Bölüm 15

30 4 0
                                    

          Saat 12 olmuştu. Bekleme odasının olduğu 4.kata çıktım. Daha sonra vazgeçip muhafızların dinlenme odasına yöneldim. Öncelikle prens Alex'in bilgilerini kontrol etmem gerektiğini düşündüm. Kapıyı açtığımda bir kaç muhafız vardı. Ayağa kalkıp beni selamladılar. Arkadan Christopher'da gelmişti. 

-Majesteleri, bir şeye mi ihtiyacınız vardı?
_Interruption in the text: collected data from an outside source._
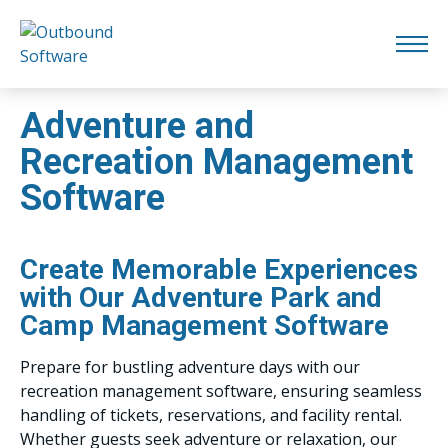
Adventure and
Recreation Management
Software
Create Memorable Experiences
with Our Adventure Park and
Camp Management Software
Prepare for bustling adventure days with our
recreation management software, ensuring seamless
handling of tickets, reservations, and facility rental.
Whether guests seek adventure or relaxation, our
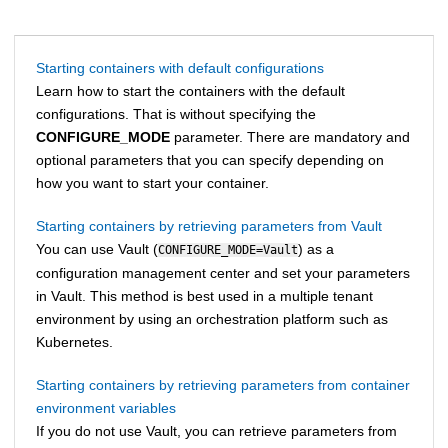
Starting containers with default configurations
Learn how to start the containers with the default
configurations. That is without specifying the
CONFIGURE_MODE
parameter. There are mandatory and
optional parameters that you can specify depending on
how you want to start your container.
Starting containers by retrieving parameters from Vault
You can use Vault (
) as a
CONFIGURE_MODE=Vault
configuration management center and set your parameters
in Vault. This method is best used in a multiple tenant
environment by using an orchestration platform such as
Kubernetes.
Starting containers by retrieving parameters from container
environment variables
If you do not use Vault, you can retrieve parameters from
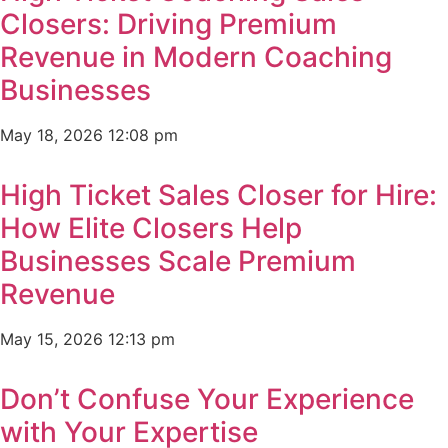
Closers: Driving Premium
Revenue in Modern Coaching
Businesses
May 18, 2026
12:08 pm
High Ticket Sales Closer for Hire:
How Elite Closers Help
Businesses Scale Premium
Revenue
May 15, 2026
12:13 pm
Don’t Confuse Your Experience
with Your Expertise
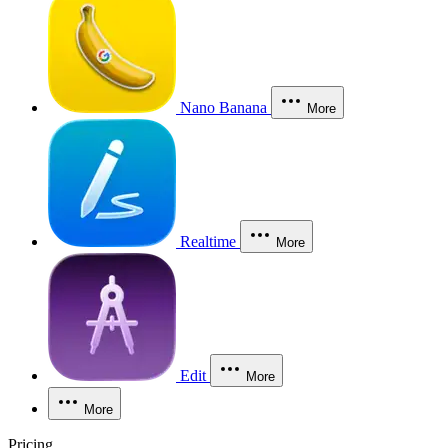
Nano Banana
More
Realtime
More
Edit
More
More
Pricing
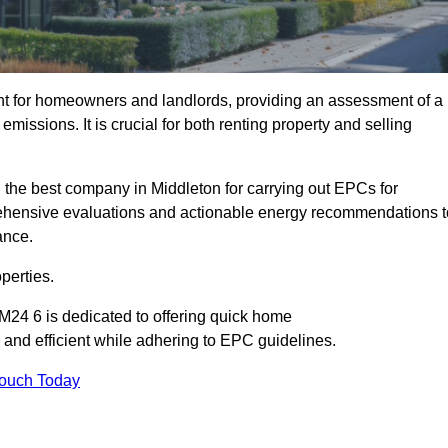
nt for homeowners and landlords, providing an assessment of a
missions. It is crucial for both renting property and selling
 the best company in Middleton for carrying out EPCs for
mprehensive evaluations and actionable energy recommendations t
ance.
perties.
M24 6 is dedicated to offering quick home
and efficient while adhering to EPC guidelines.
Touch Today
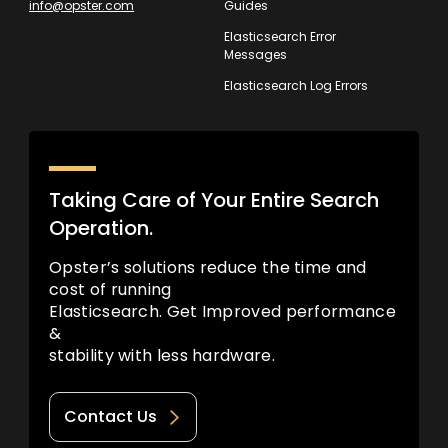
info@opster.com
Guides
Elasticsearch Error
Messages
Elasticsearch Log Errors
Taking Care of Your Entire Search
Operation.
Opster’s solutions reduce the time and
cost of running
Elasticsearch. Get Improved performance
&
stability with less hardware.
Contact Us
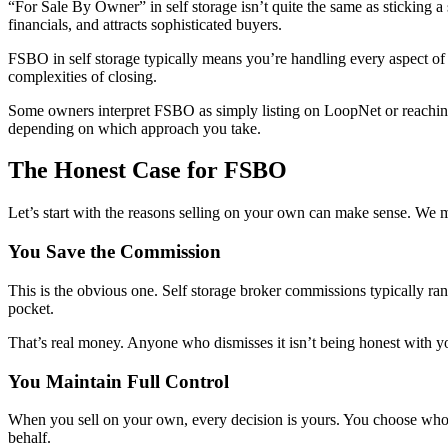
“For Sale By Owner” in self storage isn’t quite the same as sticking a 
financials, and attracts sophisticated buyers.
FSBO in self storage typically means you’re handling every aspect of 
complexities of closing.
Some owners interpret FSBO as simply listing on LoopNet or reaching 
depending on which approach you take.
The Honest Case for FSBO
Let’s start with the reasons selling on your own can make sense. We me
You Save the Commission
This is the obvious one. Self storage broker commissions typically ra
pocket.
That’s real money. Anyone who dismisses it isn’t being honest with y
You Maintain Full Control
When you sell on your own, every decision is yours. You choose who to
behalf.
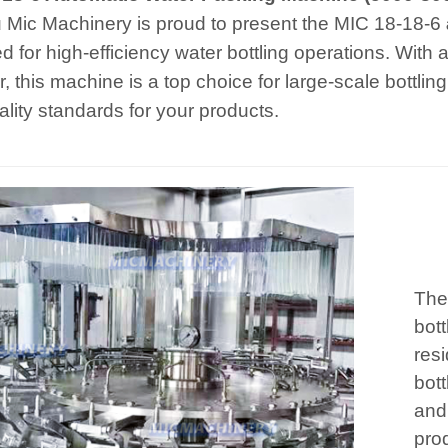
 Mic Machinery is proud to present the MIC 18-18-6
d for high-efficiency water bottling operations. With
r, this machine is a top choice for large-scale bottli
ality standards for your products.
The
bott
resi
bott
and 
prod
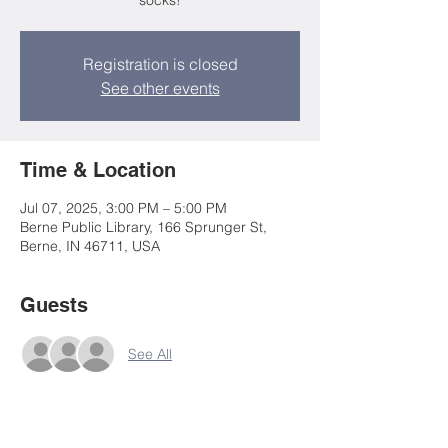
socks!
Registration is closed
See other events
Time & Location
Jul 07, 2025, 3:00 PM – 5:00 PM
Berne Public Library, 166 Sprunger St,
Berne, IN 46711, USA
Guests
See All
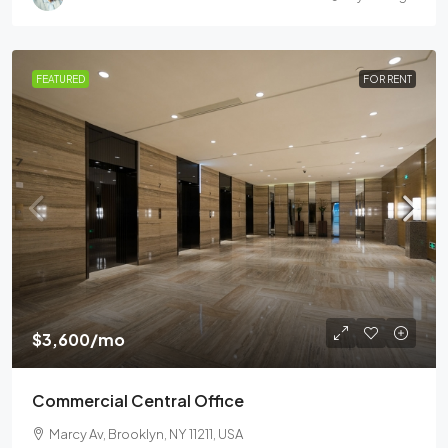
FEATURED
FOR RENT
$3,600
/mo
Commercial Central Office
Marcy Av, Brooklyn, NY 11211, USA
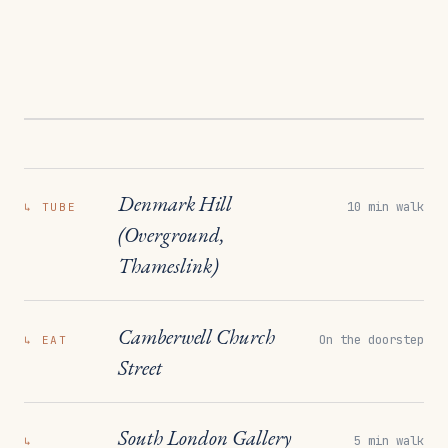
Denmark Hill
10 min walk
↳
TUBE
(Overground,
Thameslink)
Camberwell Church
On the doorstep
↳
EAT
Street
South London Gallery
5 min walk
↳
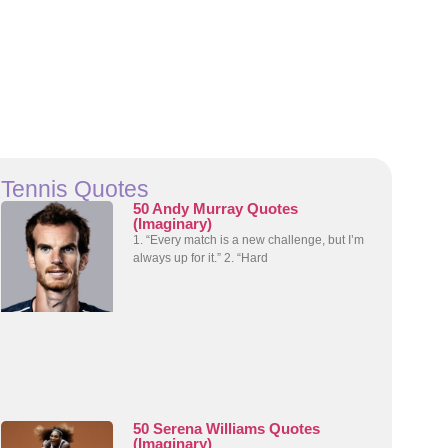
Tennis Quotes
50 Andy Murray Quotes
(Imaginary)
1. “Every match is a new challenge, but I’m
always up for it.” 2. “Hard
50 Serena Williams Quotes
(Imaginary)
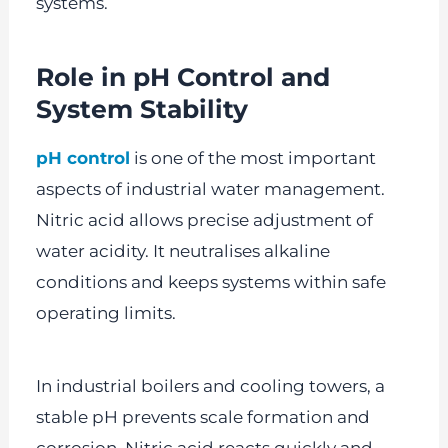
systems.
Role in pH Control and
System Stability
pH control
is one of the most important
aspects of industrial water management.
Nitric acid allows precise adjustment of
water acidity. It neutralises alkaline
conditions and keeps systems within safe
operating limits.
In industrial boilers and cooling towers, a
stable pH prevents scale formation and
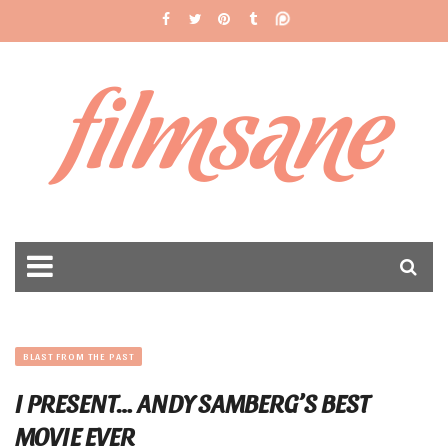
filmsane
BLAST FROM THE PAST
I PRESENT… ANDY SAMBERG’S BEST
MOVIE EVER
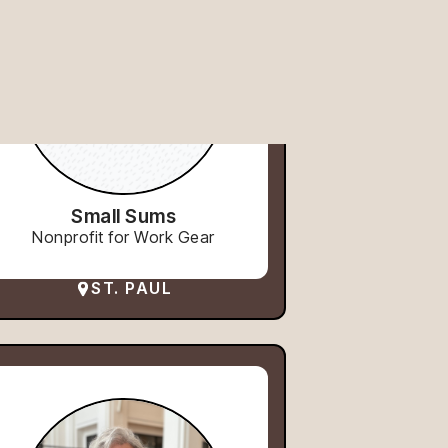
Small Sums
Nonprofit for Work Gear
ST. PAUL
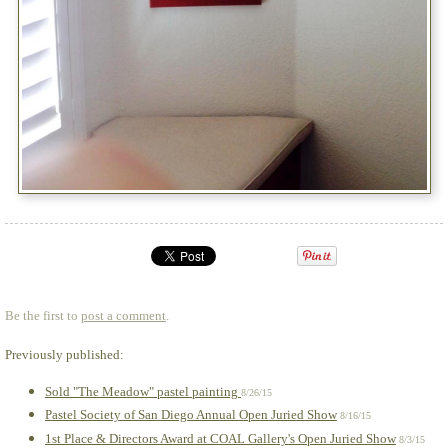
Be the first to
post a comment
.
Previously published:
Sold "The Meadow" pastel painting
8/26/15
Pastel Society of San Diego Annual Open Juried Show
8/16/15
1st Place & Directors Award at COAL Gallery's Open Juried Show
8/3/15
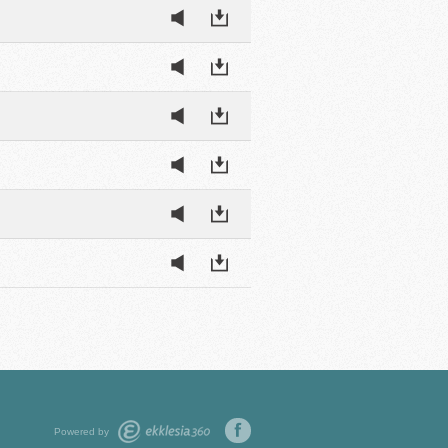
Powered by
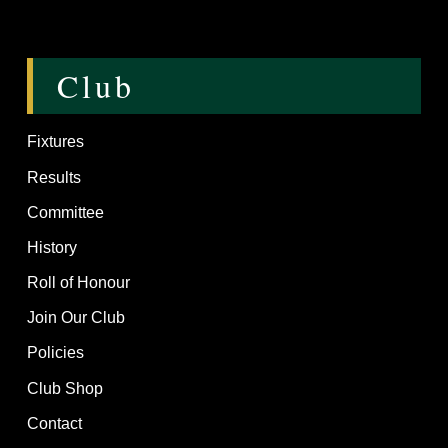
Club
Fixtures
Results
Committee
History
Roll of Honour
Join Our Club
Policies
Club Shop
Contact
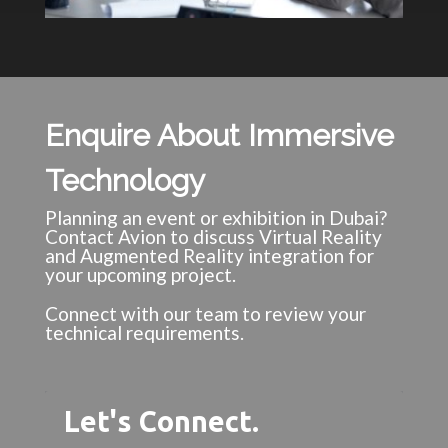
Enquire About Immersive
Technology
Planning an event or exhibition in Dubai?
Contact Avion to discuss Virtual Reality
and Augmented Reality integration for
your upcoming project.
Connect with our team to review your
technical requirements.
Let's Connect.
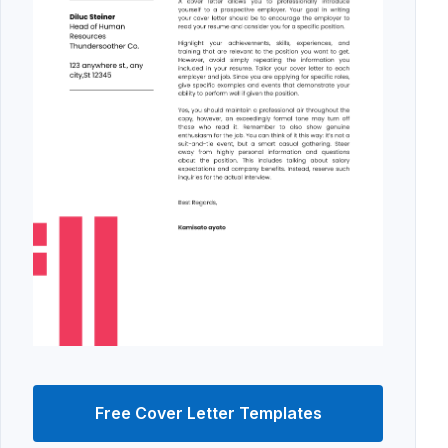
Free Cover Letter Templates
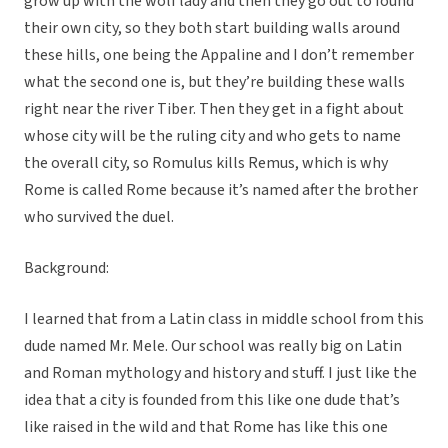
grow up with the wolf lady and then they go out to found
their own city, so they both start building walls around
these hills, one being the Appaline and I don’t remember
what the second one is, but they’re building these walls
right near the river Tiber. Then they get in a fight about
whose city will be the ruling city and who gets to name
the overall city, so Romulus kills Remus, which is why
Rome is called Rome because it’s named after the brother
who survived the duel.
Background:
I learned that from a Latin class in middle school from this
dude named Mr. Mele. Our school was really big on Latin
and Roman mythology and history and stuff. I just like the
idea that a city is founded from this like one dude that’s
like raised in the wild and that Rome has like this one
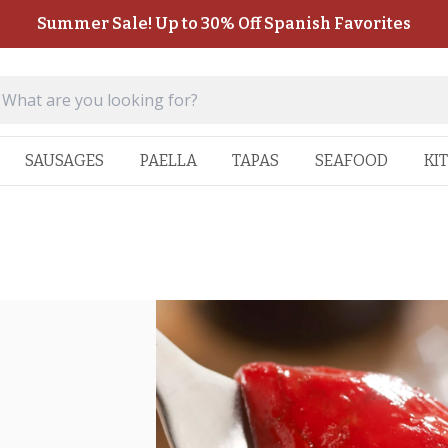
Summer Sale! Up to 30% Off Spanish Favorites
SAUSAGES
PAELLA
TAPAS
SEAFOOD
KI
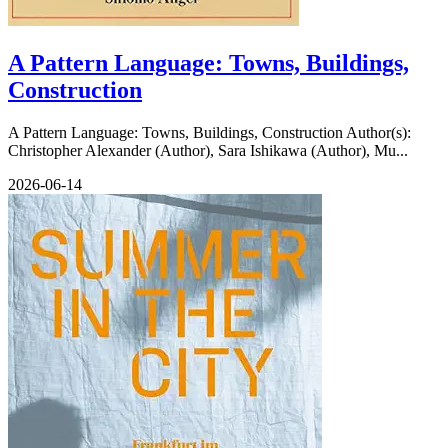
A Pattern Language: Towns, Buildings,
Construction
A Pattern Language: Towns, Buildings, Construction Author(s):
Christopher Alexander (Author), Sara Ishikawa (Author), Mu...
2026-06-14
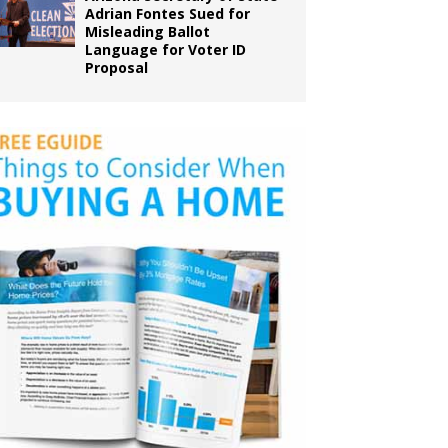
Adrian Fontes Sued for
Misleading Ballot
Language for Voter ID
Proposal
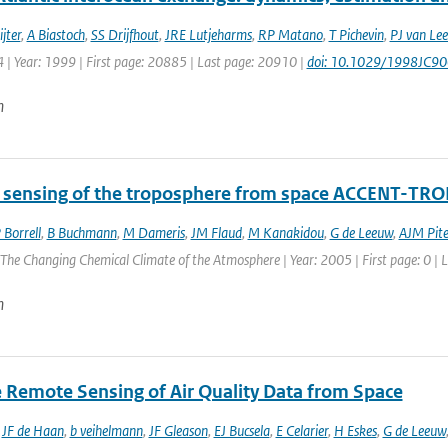
jter
,
A Biastoch
,
SS Drijfhout
,
JRE Lutjeharms
,
RP Matano
,
T Pichevin
,
PJ van Le
 | Year: 1999 | First page: 20885 | Last page: 20910 |
doi: 10.1029/1998JC9
n
sensing of the troposphere from space ACCENT-TRO
 Borrell
,
B Buchmann
,
M Dameris
,
JM Flaud
,
M Kanakidou
,
G de Leeuw
,
AJM Pite
he Changing Chemical Climate of the Atmosphere | Year: 2005 | First page: 0 | L
n
te Remote Sensing of Air Quality Data from Space
,
JF de Haan
,
b veihelmann
,
JF Gleason
,
EJ Bucsela
,
E Celarier
,
H Eskes
,
G de Leeuw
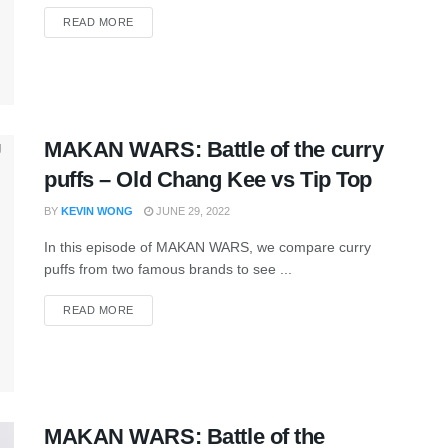
READ MORE
MAKAN WARS: Battle of the curry
puffs – Old Chang Kee vs Tip Top
BY
KEVIN WONG
JUNE 29, 2022
In this episode of MAKAN WARS, we compare curry
puffs from two famous brands to see ...
READ MORE
MAKAN WARS: Battle of the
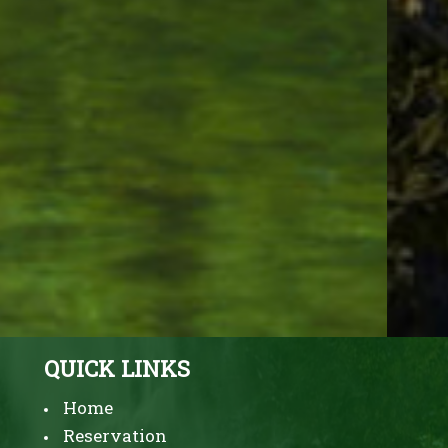
EVERGREEN INN & SUITES
PORTLAND AIRPORT
Enjoy outstanding service at Budget
Hotel in Portland Oregon
3828 NE 82ND Avenue,
Portland,
Oregon
97220,
USA
Phone:
+1 (503) 256-2550
QUICK LINKS
Home
Reservation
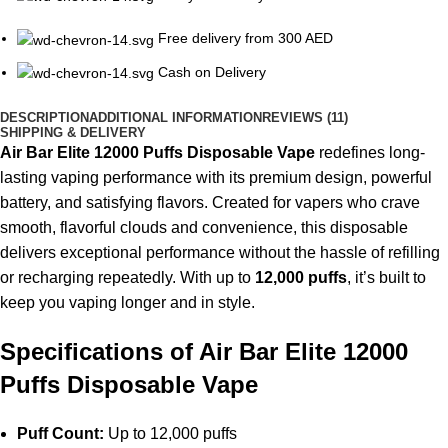
Free delivery from 300 AED
Cash on Delivery
DESCRIPTION
ADDITIONAL INFORMATION
REVIEWS (11)
SHIPPING & DELIVERY
Air Bar Elite 12000 Puffs
Disposable Vape
redefines long-
lasting vaping performance with its premium design, powerful
battery, and satisfying flavors. Created for vapers who crave
smooth, flavorful clouds and convenience, this disposable
delivers exceptional performance without the hassle of refilling
or recharging repeatedly. With up to
12,000 puffs
, it’s built to
keep you vaping longer and in style.
Specifications of Air Bar Elite 12000
Puffs Disposable Vape
Puff Count:
Up to 12,000 puffs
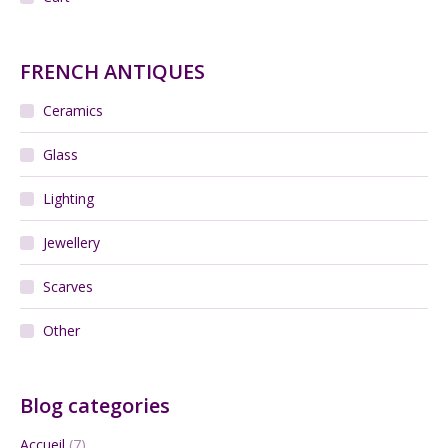
FRENCH ANTIQUES
Ceramics
Glass
Lighting
Jewellery
Scarves
Other
Blog categories
Accueil
(7)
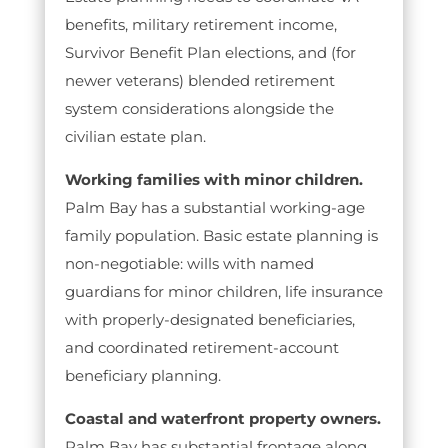
benefits, military retirement income,
Survivor Benefit Plan elections, and (for
newer veterans) blended retirement
system considerations alongside the
civilian estate plan.
Working families with minor children.
Palm Bay has a substantial working-age
family population. Basic estate planning is
non-negotiable: wills with named
guardians for minor children, life insurance
with properly-designated beneficiaries,
and coordinated retirement-account
beneficiary planning.
Coastal and waterfront property owners.
Palm Bay has substantial frontage along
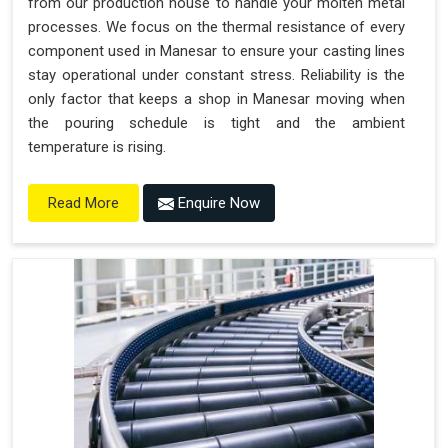
from our production house to handle your molten metal
processes. We focus on the thermal resistance of every
component used in Manesar to ensure your casting lines
stay operational under constant stress. Reliability is the
only factor that keeps a shop in Manesar moving when
the pouring schedule is tight and the ambient
temperature is rising.
Enquire Now
Read More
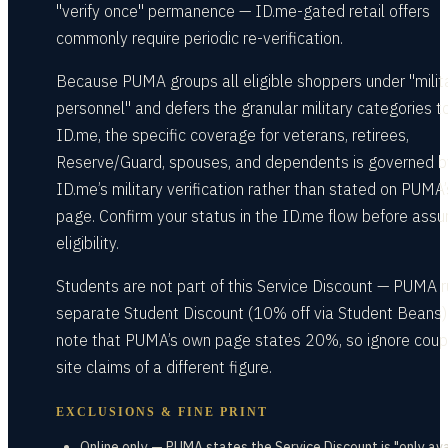
"verify once" permanence — ID.me-gated retail offers
commonly require periodic re-verification.
Because PUMA groups all eligible shoppers under "milit
personnel" and defers the granular military categories t
ID.me, the specific coverage for veterans, retirees,
Reserve/Guard, spouses, and dependents is governed b
ID.me’s military verification rather than stated on PUMA’
page. Confirm your status in the ID.me flow before ass
eligibility.
Students are not part of this Service Discount — PUMA r
separate Student Discount (10% off via Student Beans)
note that PUMA’s own page states 20%, so ignore cou
site claims of a different figure.
EXCLUSIONS & FINE PRINT
Online only — PUMA states the Service Discount is "only av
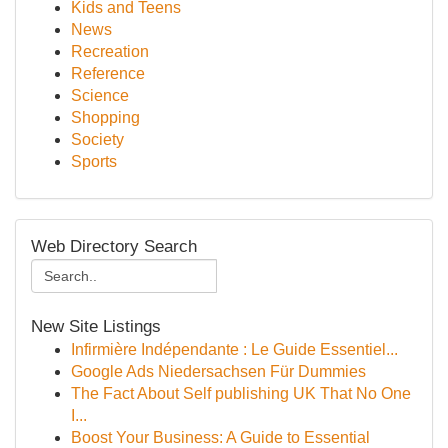
Kids and Teens
News
Recreation
Reference
Science
Shopping
Society
Sports
Web Directory Search
New Site Listings
Infirmière Indépendante : Le Guide Essentiel...
Google Ads Niedersachsen Für Dummies
The Fact About Self publishing UK That No One
I...
Boost Your Business: A Guide to Essential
-Aaa Christopher, bana yardım etmen gerek. Prenslerin bilgilerine bakmam gerekiyor.

-Elbette-sağ kapıyı göstererek-bu taraftan leydim, dedi. Birlikte içeri giridik. Her prens için ayrı hazırlanmış dosyalar bulunuyordu. Tam karşımda prens Alex'in dosyası vardı. Hızlıca dosyayı elime aldım ve incelemeye başladım. Christopher'un beni izlediğini fark ettim. Gülümsemiştim. Neden odadan çıkmadığını anlamıyordum. Arkamı dönüp bir sandalye çektim ve oturdum. Prensin küçüklüğüyle ilgili hiç bir bilgi yoktu. Ayrıca hangi krallığın prensi olduğuda yazmıyordu.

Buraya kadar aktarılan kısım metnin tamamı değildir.